Com visitas frequentes ao Hospital Regional desde a internação da esposa, Francisco clama orações a mulher para que ela tenha sua saúde reestabelecida.
RESPOSTA
Questionado pelo CORREIO, Fábio Costa, diretor técnico do HMI, falou sobre o caso que acabou repercutindo nas redes sociais nos últimos dias. O médico sustenta que infelizmente para todo procedimento que existe, há o risco inerente. “Nenhum médico sai de casa para perfurar o intestino de alguém. Mas em um universo de inúmeros procedimentos realizados, infelizmente sempre vão ter casos com complicações”.

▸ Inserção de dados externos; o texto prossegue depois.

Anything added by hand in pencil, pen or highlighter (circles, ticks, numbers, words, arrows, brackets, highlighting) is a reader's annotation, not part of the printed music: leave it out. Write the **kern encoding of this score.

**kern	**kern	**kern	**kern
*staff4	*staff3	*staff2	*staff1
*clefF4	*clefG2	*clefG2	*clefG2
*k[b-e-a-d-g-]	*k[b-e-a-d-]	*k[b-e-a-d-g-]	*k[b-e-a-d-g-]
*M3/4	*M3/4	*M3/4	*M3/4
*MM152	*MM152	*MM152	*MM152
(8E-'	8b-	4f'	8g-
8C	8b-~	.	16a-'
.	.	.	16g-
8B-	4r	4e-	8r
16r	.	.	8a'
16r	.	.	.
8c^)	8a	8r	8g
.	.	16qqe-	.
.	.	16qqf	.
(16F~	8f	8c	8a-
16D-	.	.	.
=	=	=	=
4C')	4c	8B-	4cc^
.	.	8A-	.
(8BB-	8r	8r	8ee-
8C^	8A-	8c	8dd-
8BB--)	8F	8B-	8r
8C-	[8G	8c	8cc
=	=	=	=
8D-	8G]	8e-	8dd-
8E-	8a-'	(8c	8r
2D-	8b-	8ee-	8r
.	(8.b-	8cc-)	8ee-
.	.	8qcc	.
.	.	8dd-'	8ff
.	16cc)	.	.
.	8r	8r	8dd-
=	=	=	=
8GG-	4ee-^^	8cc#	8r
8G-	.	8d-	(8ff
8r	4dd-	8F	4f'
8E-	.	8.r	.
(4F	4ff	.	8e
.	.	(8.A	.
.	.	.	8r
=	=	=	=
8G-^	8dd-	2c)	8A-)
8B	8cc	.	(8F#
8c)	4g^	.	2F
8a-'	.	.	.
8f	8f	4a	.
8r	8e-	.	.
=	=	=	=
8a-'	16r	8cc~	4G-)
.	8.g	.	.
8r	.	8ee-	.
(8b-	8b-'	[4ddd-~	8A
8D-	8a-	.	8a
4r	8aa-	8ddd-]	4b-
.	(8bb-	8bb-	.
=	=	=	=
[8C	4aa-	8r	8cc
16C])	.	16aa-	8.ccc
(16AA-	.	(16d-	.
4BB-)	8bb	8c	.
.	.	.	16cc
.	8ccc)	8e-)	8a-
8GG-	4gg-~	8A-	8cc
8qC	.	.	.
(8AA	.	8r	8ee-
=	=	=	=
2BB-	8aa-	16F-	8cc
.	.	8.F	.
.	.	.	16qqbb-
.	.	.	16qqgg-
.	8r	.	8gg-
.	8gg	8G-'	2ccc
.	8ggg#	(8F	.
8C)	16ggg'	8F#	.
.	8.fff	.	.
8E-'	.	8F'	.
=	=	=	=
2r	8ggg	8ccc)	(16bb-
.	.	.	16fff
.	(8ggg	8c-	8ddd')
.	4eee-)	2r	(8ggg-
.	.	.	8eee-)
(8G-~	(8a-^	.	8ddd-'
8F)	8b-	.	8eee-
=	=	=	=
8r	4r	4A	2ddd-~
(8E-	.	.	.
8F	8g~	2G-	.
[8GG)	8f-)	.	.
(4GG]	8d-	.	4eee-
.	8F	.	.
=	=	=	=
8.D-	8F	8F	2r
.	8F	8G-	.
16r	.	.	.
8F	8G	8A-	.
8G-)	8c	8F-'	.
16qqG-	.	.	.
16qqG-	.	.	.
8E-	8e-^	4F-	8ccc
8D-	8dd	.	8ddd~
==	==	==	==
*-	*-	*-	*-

Ao falar sobre a curetagem, Fábio conta que é um procedimento de perfuração uterina, onde é inserida uma haste metálica – que não é móvel – para raspar o órgão, que é mole. E quanto mais no início da gestação, maior o risco de complicações.
“O útero é colado na bexiga e logo acima estão as vísceras do intestino. Quando você perfura o útero, corre o risco de atingir o intestino. Infelizmente faz parte do risco inerente há um procedimento”.

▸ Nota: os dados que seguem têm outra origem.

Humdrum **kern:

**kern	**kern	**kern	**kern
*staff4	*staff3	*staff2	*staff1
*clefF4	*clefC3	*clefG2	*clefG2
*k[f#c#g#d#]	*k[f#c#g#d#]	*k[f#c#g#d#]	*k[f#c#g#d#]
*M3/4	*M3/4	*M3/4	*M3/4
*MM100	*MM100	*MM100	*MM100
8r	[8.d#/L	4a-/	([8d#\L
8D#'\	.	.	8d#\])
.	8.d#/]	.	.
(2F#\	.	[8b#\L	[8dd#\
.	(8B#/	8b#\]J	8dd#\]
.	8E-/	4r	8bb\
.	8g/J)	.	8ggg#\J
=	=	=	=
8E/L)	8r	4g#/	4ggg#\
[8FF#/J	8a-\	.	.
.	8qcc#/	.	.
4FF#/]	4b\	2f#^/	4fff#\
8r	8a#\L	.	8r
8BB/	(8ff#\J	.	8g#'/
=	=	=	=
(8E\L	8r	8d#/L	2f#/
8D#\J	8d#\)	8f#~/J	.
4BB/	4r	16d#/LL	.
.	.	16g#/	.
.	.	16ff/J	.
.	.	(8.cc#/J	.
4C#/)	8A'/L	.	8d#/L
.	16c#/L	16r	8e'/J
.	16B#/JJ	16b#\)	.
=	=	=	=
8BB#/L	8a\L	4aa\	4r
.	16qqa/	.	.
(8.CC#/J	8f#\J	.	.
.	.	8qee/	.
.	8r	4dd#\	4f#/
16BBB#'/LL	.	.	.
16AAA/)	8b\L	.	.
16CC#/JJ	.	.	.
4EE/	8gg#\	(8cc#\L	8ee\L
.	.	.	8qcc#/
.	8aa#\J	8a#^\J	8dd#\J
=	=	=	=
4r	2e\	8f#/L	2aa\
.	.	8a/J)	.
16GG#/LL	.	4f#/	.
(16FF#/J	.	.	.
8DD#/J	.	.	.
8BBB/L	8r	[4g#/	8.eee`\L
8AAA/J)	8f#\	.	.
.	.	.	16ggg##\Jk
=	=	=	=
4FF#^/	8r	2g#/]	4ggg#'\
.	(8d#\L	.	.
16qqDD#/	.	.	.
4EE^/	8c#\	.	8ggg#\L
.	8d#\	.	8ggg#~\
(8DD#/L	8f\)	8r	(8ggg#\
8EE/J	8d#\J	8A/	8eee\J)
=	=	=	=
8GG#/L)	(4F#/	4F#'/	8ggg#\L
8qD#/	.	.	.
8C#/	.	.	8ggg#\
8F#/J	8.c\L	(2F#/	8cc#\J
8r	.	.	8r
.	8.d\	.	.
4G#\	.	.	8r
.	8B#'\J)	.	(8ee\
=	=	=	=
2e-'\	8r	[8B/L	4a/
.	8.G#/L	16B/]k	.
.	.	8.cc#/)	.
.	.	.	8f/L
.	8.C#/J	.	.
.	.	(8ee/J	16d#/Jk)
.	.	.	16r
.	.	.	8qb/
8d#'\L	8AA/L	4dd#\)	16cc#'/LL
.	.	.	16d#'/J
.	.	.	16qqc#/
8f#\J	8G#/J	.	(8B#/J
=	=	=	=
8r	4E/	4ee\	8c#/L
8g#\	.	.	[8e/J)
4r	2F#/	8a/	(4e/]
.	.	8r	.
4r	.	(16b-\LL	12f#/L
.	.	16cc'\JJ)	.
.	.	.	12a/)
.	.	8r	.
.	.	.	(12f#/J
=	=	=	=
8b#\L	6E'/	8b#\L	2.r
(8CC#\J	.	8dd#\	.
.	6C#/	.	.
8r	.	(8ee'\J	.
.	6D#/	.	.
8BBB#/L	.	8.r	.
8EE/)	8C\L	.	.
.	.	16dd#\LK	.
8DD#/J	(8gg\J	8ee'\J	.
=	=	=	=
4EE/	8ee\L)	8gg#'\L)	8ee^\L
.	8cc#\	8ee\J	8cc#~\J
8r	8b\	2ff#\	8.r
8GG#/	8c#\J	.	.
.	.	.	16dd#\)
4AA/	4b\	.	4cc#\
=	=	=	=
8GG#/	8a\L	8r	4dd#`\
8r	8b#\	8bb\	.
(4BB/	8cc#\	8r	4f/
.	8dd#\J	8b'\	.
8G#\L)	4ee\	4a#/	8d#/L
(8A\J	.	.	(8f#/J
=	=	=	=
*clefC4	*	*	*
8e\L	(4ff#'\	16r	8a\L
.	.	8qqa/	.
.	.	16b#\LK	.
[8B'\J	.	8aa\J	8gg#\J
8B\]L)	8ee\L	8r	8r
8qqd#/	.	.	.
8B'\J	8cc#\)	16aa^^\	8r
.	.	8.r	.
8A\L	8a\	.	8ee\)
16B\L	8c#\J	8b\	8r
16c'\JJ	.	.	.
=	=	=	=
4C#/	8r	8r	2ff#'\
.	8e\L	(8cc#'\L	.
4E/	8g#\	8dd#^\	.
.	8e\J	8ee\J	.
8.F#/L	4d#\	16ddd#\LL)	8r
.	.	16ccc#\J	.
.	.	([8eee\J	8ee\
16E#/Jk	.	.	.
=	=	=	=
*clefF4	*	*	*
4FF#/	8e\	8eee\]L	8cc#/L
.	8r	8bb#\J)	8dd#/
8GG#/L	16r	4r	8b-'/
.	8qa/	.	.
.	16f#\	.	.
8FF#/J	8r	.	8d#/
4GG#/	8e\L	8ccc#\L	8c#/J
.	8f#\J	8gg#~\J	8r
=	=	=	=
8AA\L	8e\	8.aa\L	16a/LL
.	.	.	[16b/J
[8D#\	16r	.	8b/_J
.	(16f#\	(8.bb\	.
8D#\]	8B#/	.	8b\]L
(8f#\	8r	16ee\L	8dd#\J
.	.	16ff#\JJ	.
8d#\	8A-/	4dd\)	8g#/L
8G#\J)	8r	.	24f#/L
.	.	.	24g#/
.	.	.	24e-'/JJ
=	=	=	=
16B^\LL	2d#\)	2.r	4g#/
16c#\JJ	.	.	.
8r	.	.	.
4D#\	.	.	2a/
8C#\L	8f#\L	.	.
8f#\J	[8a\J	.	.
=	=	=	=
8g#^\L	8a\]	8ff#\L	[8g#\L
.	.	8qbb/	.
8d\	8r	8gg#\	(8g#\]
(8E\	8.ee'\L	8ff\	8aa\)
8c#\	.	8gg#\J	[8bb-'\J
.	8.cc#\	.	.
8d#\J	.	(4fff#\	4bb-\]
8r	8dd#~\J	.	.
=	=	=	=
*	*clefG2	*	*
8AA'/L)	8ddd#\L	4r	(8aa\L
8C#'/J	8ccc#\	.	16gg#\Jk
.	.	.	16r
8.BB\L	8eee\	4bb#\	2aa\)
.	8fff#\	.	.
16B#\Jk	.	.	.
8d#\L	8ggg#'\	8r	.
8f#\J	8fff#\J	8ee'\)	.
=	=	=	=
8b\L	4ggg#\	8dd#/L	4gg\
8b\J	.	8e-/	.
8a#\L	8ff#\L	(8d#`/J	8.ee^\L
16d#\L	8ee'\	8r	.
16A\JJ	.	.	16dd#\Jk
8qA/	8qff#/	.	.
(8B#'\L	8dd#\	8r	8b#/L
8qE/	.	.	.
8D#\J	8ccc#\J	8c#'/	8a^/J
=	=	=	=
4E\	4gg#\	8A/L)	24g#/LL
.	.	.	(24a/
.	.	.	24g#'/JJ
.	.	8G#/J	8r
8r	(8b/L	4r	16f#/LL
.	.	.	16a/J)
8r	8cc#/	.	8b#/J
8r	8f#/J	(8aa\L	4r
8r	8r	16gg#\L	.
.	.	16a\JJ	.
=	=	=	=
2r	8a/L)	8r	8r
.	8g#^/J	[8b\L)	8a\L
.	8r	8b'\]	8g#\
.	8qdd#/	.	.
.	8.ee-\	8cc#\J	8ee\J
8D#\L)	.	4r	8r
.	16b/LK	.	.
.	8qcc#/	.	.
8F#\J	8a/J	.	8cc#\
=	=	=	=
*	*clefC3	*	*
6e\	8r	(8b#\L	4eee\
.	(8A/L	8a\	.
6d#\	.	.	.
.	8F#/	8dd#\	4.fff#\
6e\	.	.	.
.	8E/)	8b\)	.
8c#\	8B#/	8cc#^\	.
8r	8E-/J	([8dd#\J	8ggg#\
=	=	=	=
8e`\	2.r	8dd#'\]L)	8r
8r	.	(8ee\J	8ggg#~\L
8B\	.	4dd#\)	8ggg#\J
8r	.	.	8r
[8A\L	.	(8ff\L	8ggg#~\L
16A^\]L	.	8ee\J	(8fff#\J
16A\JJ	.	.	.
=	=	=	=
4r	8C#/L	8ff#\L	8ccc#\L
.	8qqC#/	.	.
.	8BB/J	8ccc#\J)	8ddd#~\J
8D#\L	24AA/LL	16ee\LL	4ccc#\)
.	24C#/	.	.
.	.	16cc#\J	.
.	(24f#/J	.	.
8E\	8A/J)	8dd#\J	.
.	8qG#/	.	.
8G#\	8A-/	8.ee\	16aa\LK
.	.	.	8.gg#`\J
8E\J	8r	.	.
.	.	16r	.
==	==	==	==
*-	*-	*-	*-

O diretor técnico ressalta que há deficiência de leitos e número de médicos no HMI. Segundo Fábio, com o grande número de pacientes atendidos no hospital, existe uma necessidade de que após passar a anestesia a paciente já receba alta. Contudo, isso não é feito justamente por causa de possíveis intercorrências que podem acontecer.
“Atendemos Marabá e mais de 20 municípios da região. Nossa demanda é muito grande. Nossos leitos estão lotados, mas a nossa prioridade aqui dentro é sempre salvar vidas”.
Questionado sobre o suporte prestado à família da mulher, Fábio explica que a equipe do HMI está a disposição para dar o apoio necessário.
“Corremos atrás do encaminhamento para o regional imediatamente. E esse processo de regulação não é fácil. Mas eu estou a disposição se a família quiser conversar”, finaliza.